En janvier 1965, André Breton écrivait à Kenneth White : « Jeudi soir, attablé comme de coutume au fond de ce café des Halles à l’enseigne de La Promenade de Vénus, j’avais, la revue en main, longuement insisté sur le haut accent de nouveauté qui me frappait dans cet “À la lisière du monde” ». La revue en question était Les Lettres Nouvelles, et c’est Maurice Nadeau qui avait insisté auprès de Breton pour que le texte de White figure en tête du numéro. Rien d’étonnant, donc, à ce que la bien nommée revue Lisières consacre sa 27e livraison à l’écrivain écossais.
« Une cosmologie de l’énergie ». C’est ainsi qu’est intitulé ce numéro, regroupant un entretien et un essai de Laurent Brunet, ainsi que des éléments biographiques sur Kenneth White. La couverture est illustrée par une magnifique photographie de la baie de Saint-Efflam dans les Côtes-d’Armor, non loin du domicile de White. L’intérieur de la revue est agrémenté de nombreuses photographies : portraits de l’écrivain en jeune homme arpentant les grèves écossaises et dans les lieux «habités» de l’esprit de son œuvre, photographies de l’atelier, de sa maison des marées, détails de ses manuscrits.
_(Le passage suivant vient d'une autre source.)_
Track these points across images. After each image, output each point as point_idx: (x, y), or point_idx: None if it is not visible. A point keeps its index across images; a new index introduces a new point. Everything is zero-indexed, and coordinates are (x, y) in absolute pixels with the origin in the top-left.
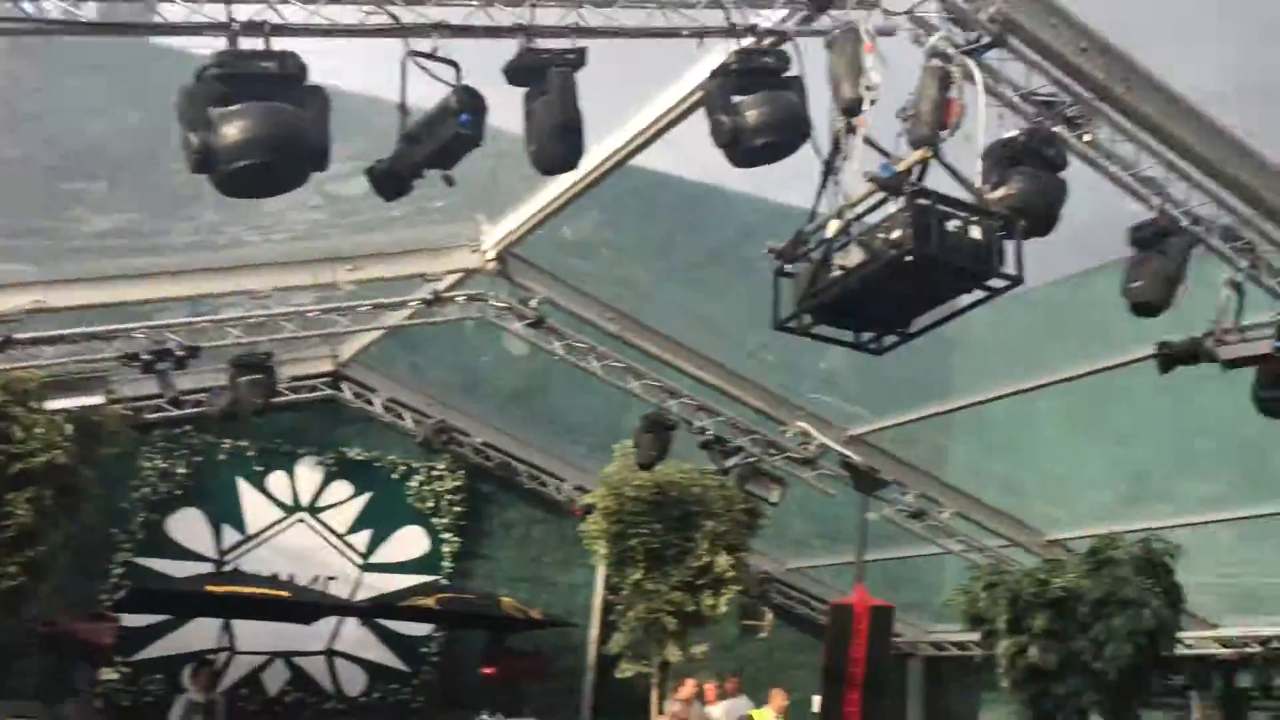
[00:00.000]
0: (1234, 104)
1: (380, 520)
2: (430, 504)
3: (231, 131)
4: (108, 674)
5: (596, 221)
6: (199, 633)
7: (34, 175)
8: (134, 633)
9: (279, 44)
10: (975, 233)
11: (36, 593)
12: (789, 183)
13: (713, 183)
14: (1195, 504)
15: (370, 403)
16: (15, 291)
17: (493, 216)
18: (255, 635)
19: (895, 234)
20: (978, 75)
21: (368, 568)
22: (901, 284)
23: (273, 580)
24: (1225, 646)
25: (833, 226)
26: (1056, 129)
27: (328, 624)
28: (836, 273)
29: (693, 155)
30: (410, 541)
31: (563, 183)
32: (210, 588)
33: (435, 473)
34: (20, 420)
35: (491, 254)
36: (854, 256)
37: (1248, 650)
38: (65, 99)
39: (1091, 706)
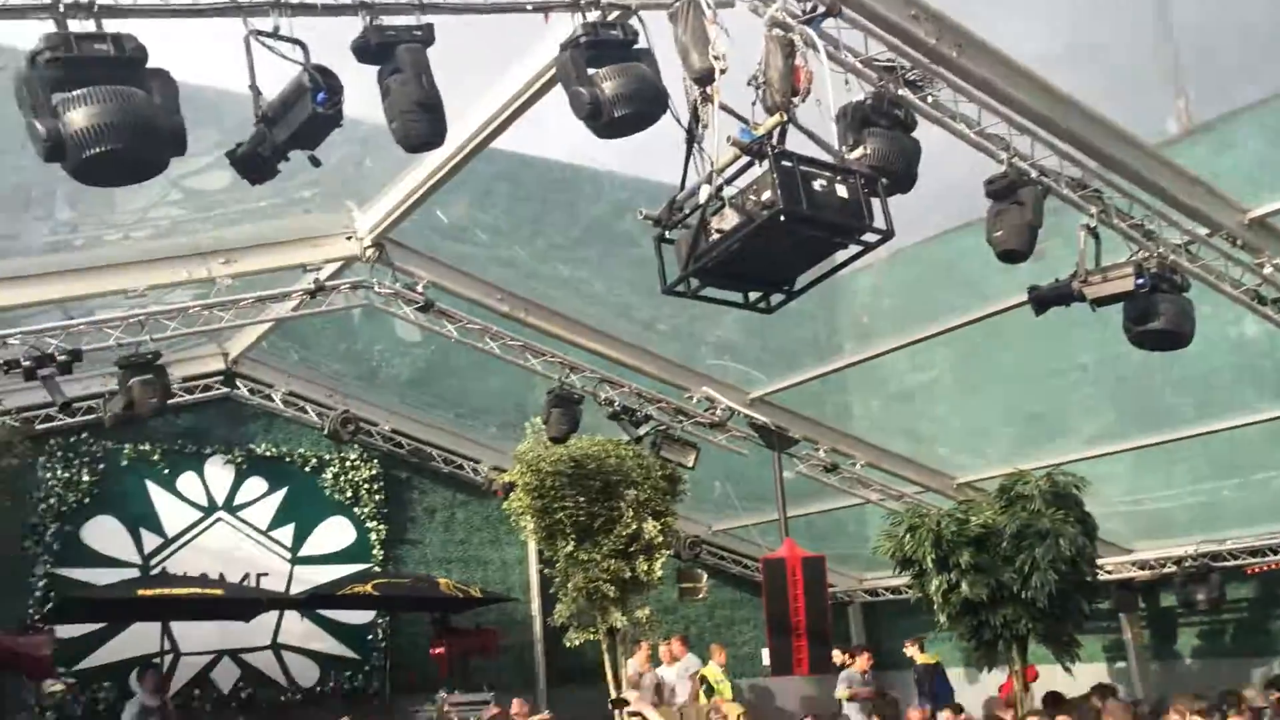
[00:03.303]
0: (1065, 64)
1: (301, 514)
2: (349, 494)
3: (78, 118)
4: (51, 685)
5: (469, 205)
6: (140, 637)
7: None
8: (72, 643)
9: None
10: (842, 190)
11: None
12: (654, 159)
13: (579, 163)
14: (1089, 440)
15: (269, 398)
16: None
17: (363, 204)
18: (198, 636)
19: (765, 195)
20: (819, 43)
21: (298, 561)
22: (779, 243)
23: (203, 580)
24: (1142, 569)
25: (704, 191)
26: (901, 92)
27: (269, 620)
28: (715, 236)
29: (557, 136)
30: (336, 532)
31: (429, 166)
32: (141, 592)
33: (349, 463)
34: None
35: (368, 240)
36: (729, 219)
37: (1165, 571)
38: None
39: (1028, 633)
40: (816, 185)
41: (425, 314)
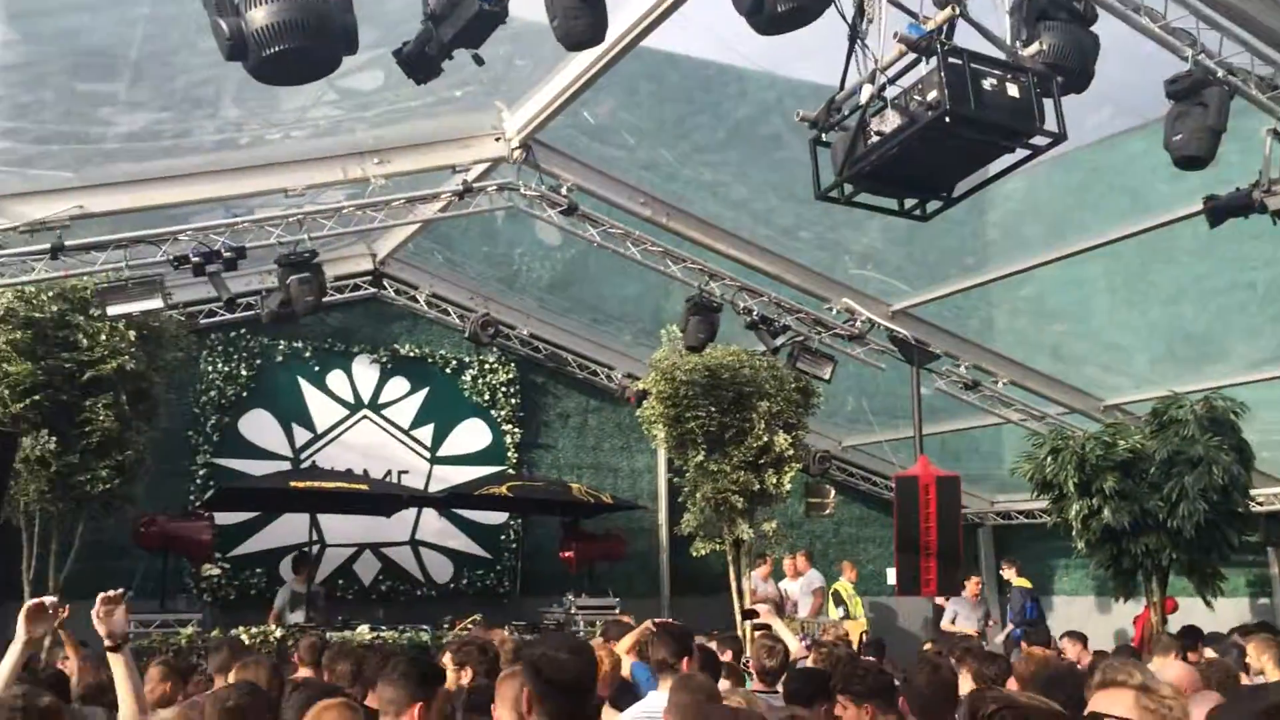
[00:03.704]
0: None
1: (441, 414)
2: (487, 397)
3: (259, 16)
4: (209, 570)
5: (614, 106)
6: (290, 528)
7: (48, 79)
8: (228, 529)
9: None
10: (1012, 90)
11: (131, 495)
12: (805, 58)
13: (726, 61)
14: (1251, 364)
15: (414, 299)
16: (56, 197)
17: (512, 104)
18: (342, 528)
19: (931, 95)
20: None
21: (436, 460)
22: (941, 146)
23: (349, 475)
24: None
25: (866, 92)
26: None
27: (408, 516)
28: (874, 139)
29: (705, 32)
30: (473, 434)
31: (579, 66)
32: (294, 484)
33: (487, 366)
34: (83, 328)
35: (516, 142)
36: (890, 121)
37: None
38: None
39: (1170, 564)
40: (986, 84)
41: (569, 217)
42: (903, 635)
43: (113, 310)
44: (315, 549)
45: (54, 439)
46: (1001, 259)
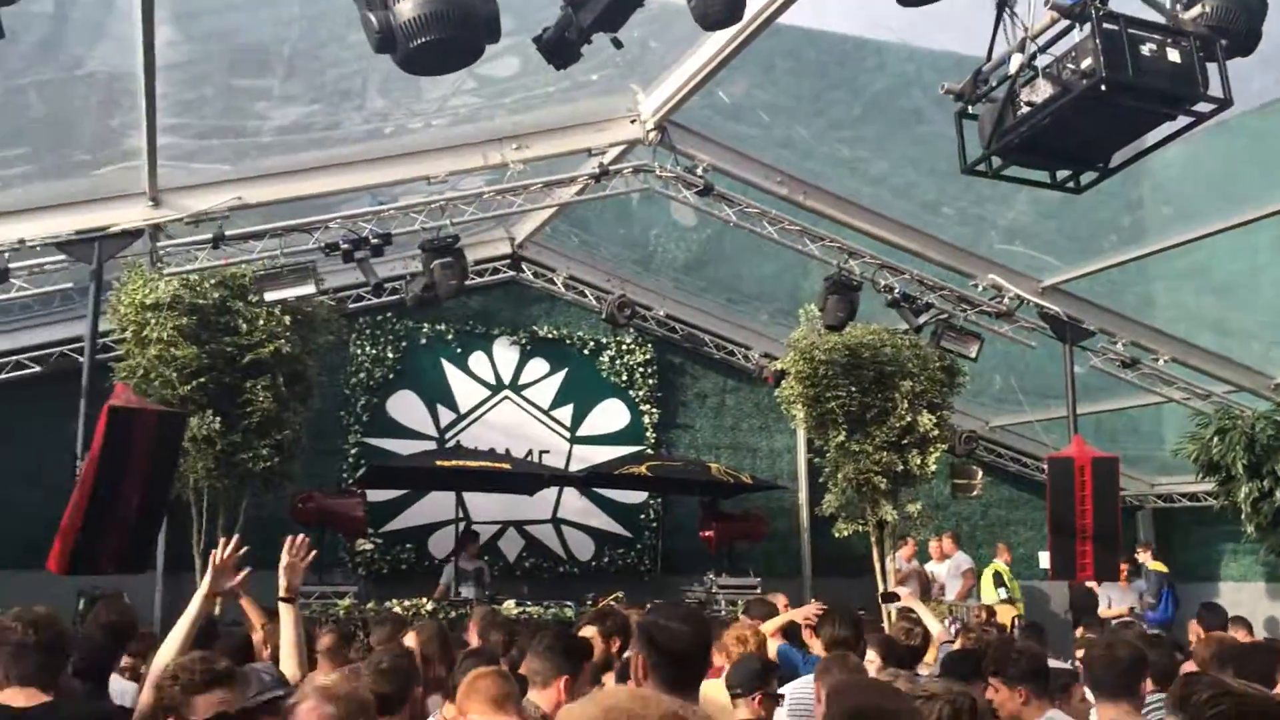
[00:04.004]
0: None
1: (579, 395)
2: (624, 377)
3: (406, 8)
4: (363, 544)
5: (749, 84)
6: (436, 505)
7: (209, 76)
8: (378, 506)
9: None
10: (1173, 55)
11: (289, 473)
12: (942, 28)
13: (865, 35)
14: None
15: (552, 282)
16: (217, 189)
17: (647, 86)
18: (487, 506)
19: (1085, 62)
20: None
21: (576, 440)
22: (1097, 115)
23: (492, 454)
24: None
25: (1015, 61)
26: None
27: (550, 495)
28: (1024, 110)
29: (842, 6)
30: (611, 414)
31: (714, 45)
32: (440, 463)
33: (625, 347)
34: (242, 313)
35: (651, 123)
36: (1042, 90)
37: None
38: None
39: None
40: (1144, 49)
41: (704, 198)
42: (1054, 620)
43: (269, 296)
44: (461, 526)
45: (218, 419)
46: (1160, 230)
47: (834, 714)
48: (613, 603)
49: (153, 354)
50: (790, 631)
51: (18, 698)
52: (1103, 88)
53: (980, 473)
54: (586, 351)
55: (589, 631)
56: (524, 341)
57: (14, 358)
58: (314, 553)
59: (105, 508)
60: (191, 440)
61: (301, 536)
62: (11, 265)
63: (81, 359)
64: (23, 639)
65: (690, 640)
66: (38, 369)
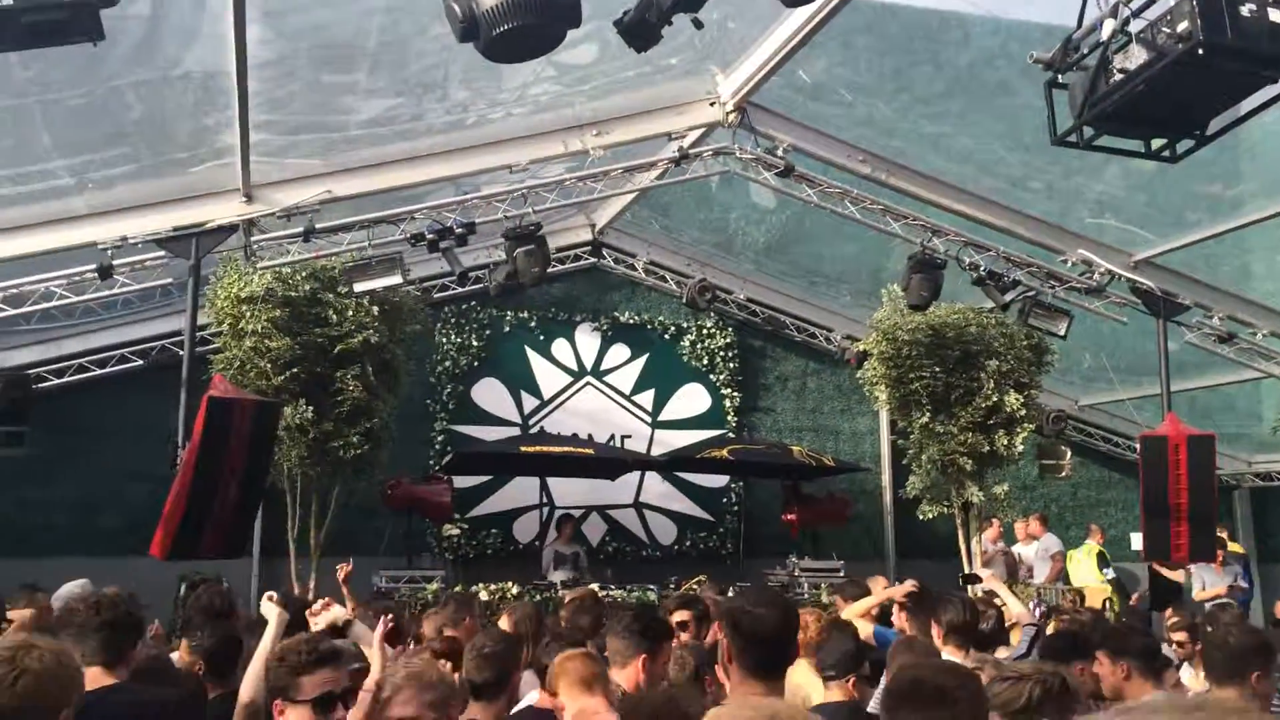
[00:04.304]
0: None
1: (661, 380)
2: (705, 361)
3: None
4: (450, 529)
5: (830, 61)
6: (520, 490)
7: (297, 72)
8: (464, 492)
9: None
10: (1275, 15)
11: (378, 460)
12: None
13: (948, 8)
14: None
15: (632, 268)
16: (307, 184)
17: (726, 68)
18: (570, 491)
19: (1182, 25)
20: None
21: (658, 425)
22: (1194, 80)
23: (575, 439)
24: None
25: (1108, 27)
26: None
27: (632, 479)
28: (1117, 77)
29: None
30: (692, 398)
31: (794, 23)
32: (524, 448)
33: (705, 331)
34: (332, 305)
35: (730, 105)
36: (1136, 56)
37: None
38: None
39: None
40: (1244, 10)
41: (785, 178)
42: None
43: (359, 287)
44: (545, 511)
45: (311, 408)
46: (1260, 200)
47: (892, 688)
48: (695, 586)
49: (248, 346)
50: (882, 613)
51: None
52: (1200, 51)
53: (1069, 453)
54: (667, 336)
55: (682, 615)
56: (605, 327)
57: (118, 352)
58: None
59: (205, 496)
60: (285, 429)
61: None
62: (114, 262)
63: (181, 352)
64: (86, 619)
65: (776, 625)
66: (140, 363)
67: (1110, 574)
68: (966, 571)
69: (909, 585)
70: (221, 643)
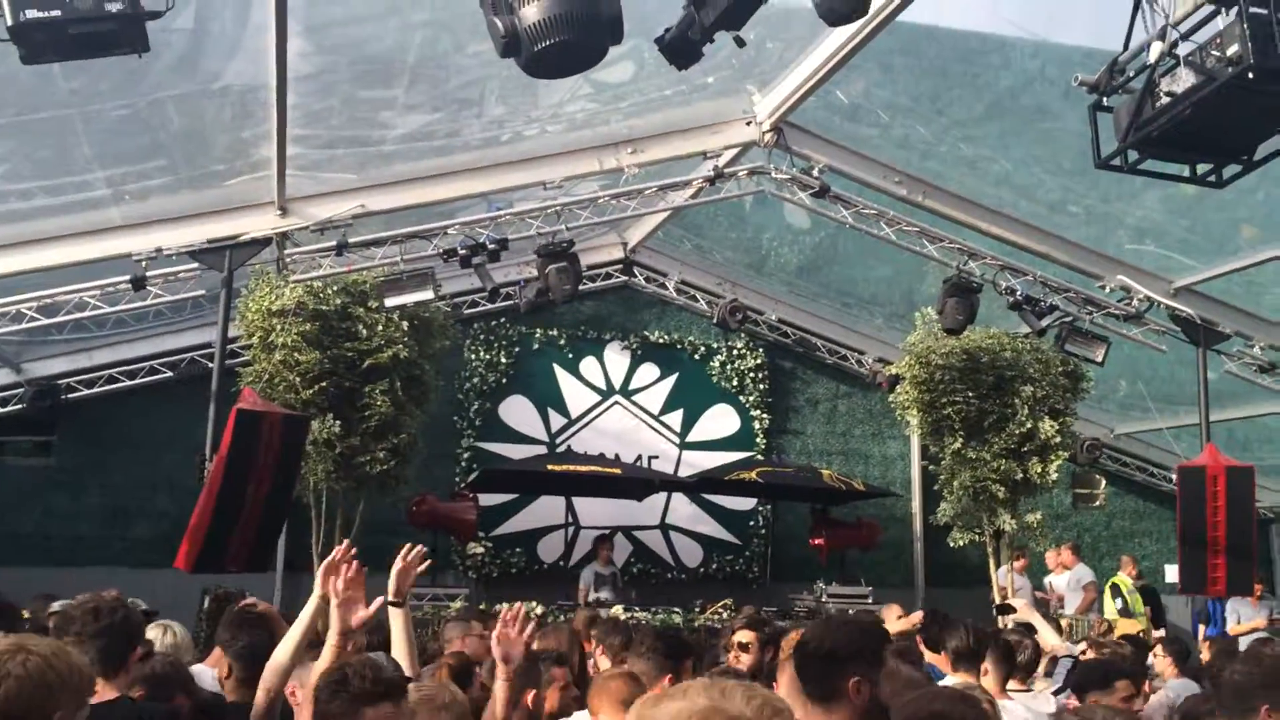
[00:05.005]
0: None
1: (690, 400)
2: (735, 383)
3: (531, 12)
4: (474, 548)
5: (868, 82)
6: (546, 509)
7: (336, 87)
8: (490, 510)
9: None
10: None
11: (404, 476)
12: (1070, 24)
13: (987, 30)
14: None
15: (664, 286)
16: (342, 198)
17: (763, 87)
18: (595, 511)
19: (1231, 49)
20: None
21: (686, 446)
22: (1242, 105)
23: (602, 459)
24: None
25: (1155, 50)
26: None
27: (659, 500)
28: (1164, 100)
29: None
30: (721, 419)
31: (833, 44)
32: (550, 467)
33: (736, 352)
34: (362, 319)
35: (767, 125)
36: (1183, 80)
37: None
38: (352, 6)
39: None
40: None
41: (820, 199)
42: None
43: (390, 301)
44: (570, 530)
45: (338, 423)
46: None
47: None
48: (720, 610)
49: (278, 359)
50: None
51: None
52: (1250, 75)
53: (1104, 482)
54: (697, 356)
55: (746, 636)
56: (635, 346)
57: (148, 363)
58: (429, 561)
59: (231, 509)
60: (312, 443)
61: (419, 546)
62: (148, 273)
63: (210, 364)
64: (83, 625)
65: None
66: (169, 374)
67: (1119, 605)
68: (997, 600)
69: (917, 617)
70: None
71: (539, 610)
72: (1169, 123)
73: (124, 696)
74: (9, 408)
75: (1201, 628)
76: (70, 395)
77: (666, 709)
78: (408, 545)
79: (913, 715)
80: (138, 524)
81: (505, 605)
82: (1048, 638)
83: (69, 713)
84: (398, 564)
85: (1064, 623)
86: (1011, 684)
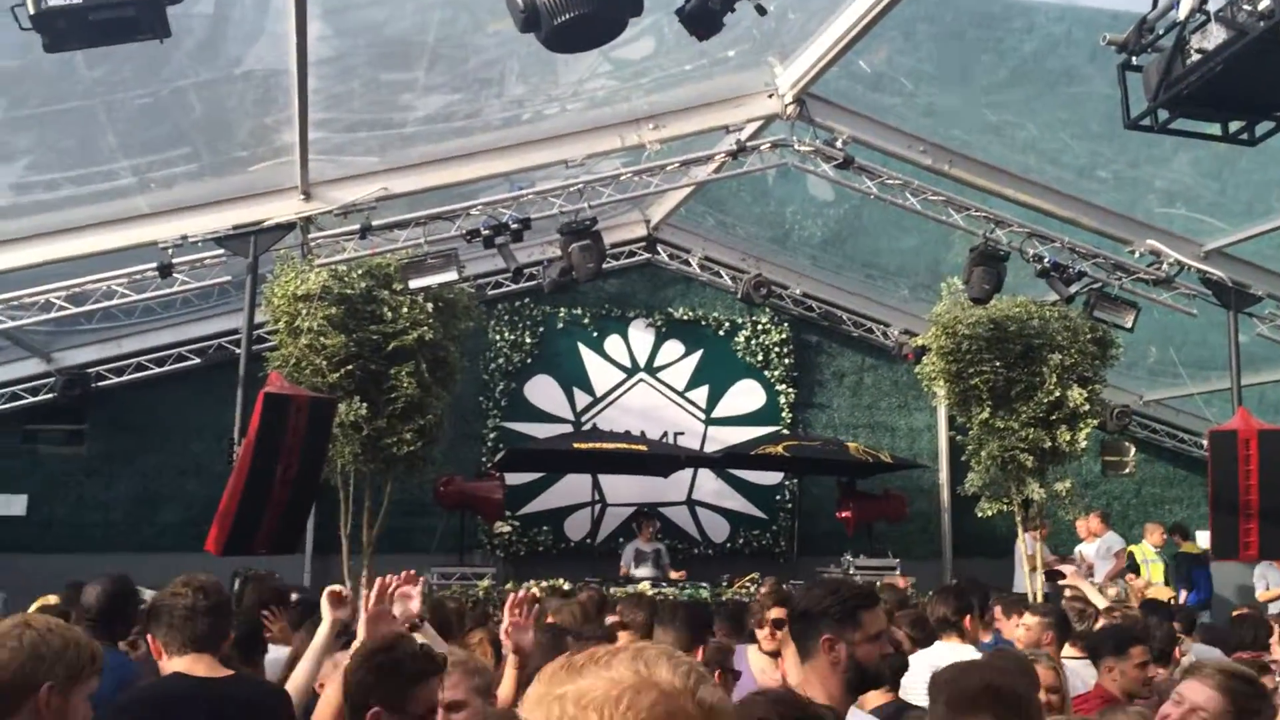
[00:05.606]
0: None
1: (715, 376)
2: (760, 357)
3: None
4: (501, 527)
5: (891, 51)
6: (573, 487)
7: (356, 69)
8: (516, 489)
9: None
10: None
11: (431, 457)
12: None
13: None
14: None
15: (687, 263)
16: (364, 181)
17: (785, 59)
18: (622, 488)
19: (1264, 3)
20: None
21: (711, 421)
22: (1276, 60)
23: (628, 436)
24: None
25: (1186, 6)
26: None
27: (685, 476)
28: (1195, 57)
29: None
30: (747, 395)
31: (855, 12)
32: (576, 445)
33: (760, 327)
34: (387, 302)
35: (789, 97)
36: (1214, 36)
37: None
38: None
39: None
40: None
41: (844, 170)
42: (1218, 602)
43: (414, 284)
44: (597, 508)
45: (365, 405)
46: None
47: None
48: (748, 584)
49: (304, 343)
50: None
51: (197, 666)
52: None
53: (1133, 449)
54: (722, 332)
55: (779, 613)
56: (659, 323)
57: (177, 350)
58: (417, 575)
59: (260, 491)
60: (339, 426)
61: (411, 572)
62: (174, 261)
63: (238, 350)
64: (193, 603)
65: None
66: (197, 361)
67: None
68: (1024, 569)
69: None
70: None
71: (566, 587)
72: (1200, 80)
73: (240, 675)
74: (40, 396)
75: (1184, 593)
76: (100, 383)
77: (586, 682)
78: (380, 581)
79: (980, 686)
80: (168, 509)
81: (511, 591)
82: (1096, 603)
83: (60, 683)
84: (396, 591)
85: (1112, 591)
86: (1069, 649)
Que les personnes tentées de découvrir le philosophe et poète par ces Lisières ne soient pas rebutées par le titre… Il n’est pas question d’astrophysique ni de théorie des quanta dans cette belle petite revue, mais plutôt de poésie du monde ou de «géopoétique» ainsi que White aime à désigner sa démarche. Celles et ceux qui ont déjà fréquenté les territoires de l’auteur ne trouveront pas de grandes nouveautés, mais des considérations inactuelles, et une confidence concernant la source profonde de son œuvre. White confie en effet que « sur la plan stratégique », il n’a pas mis « toutes ses cartes sur la table », qu’il a « toujours un joker à sa disposition » : le « mat du tarot de Marseille, l’incarnation du Gai Savoir »…
Ce secret bien gardé nous sera-t-il un jour révélé dans une autobiographie du poète cosmographe ? C’est ce qu’il nous laisse entendre dans l’entretien. Un projet autobiographique qui ne serait pas le dévoilement d’une source, mais la mise à jour d’un «amas d’énergie stellaire».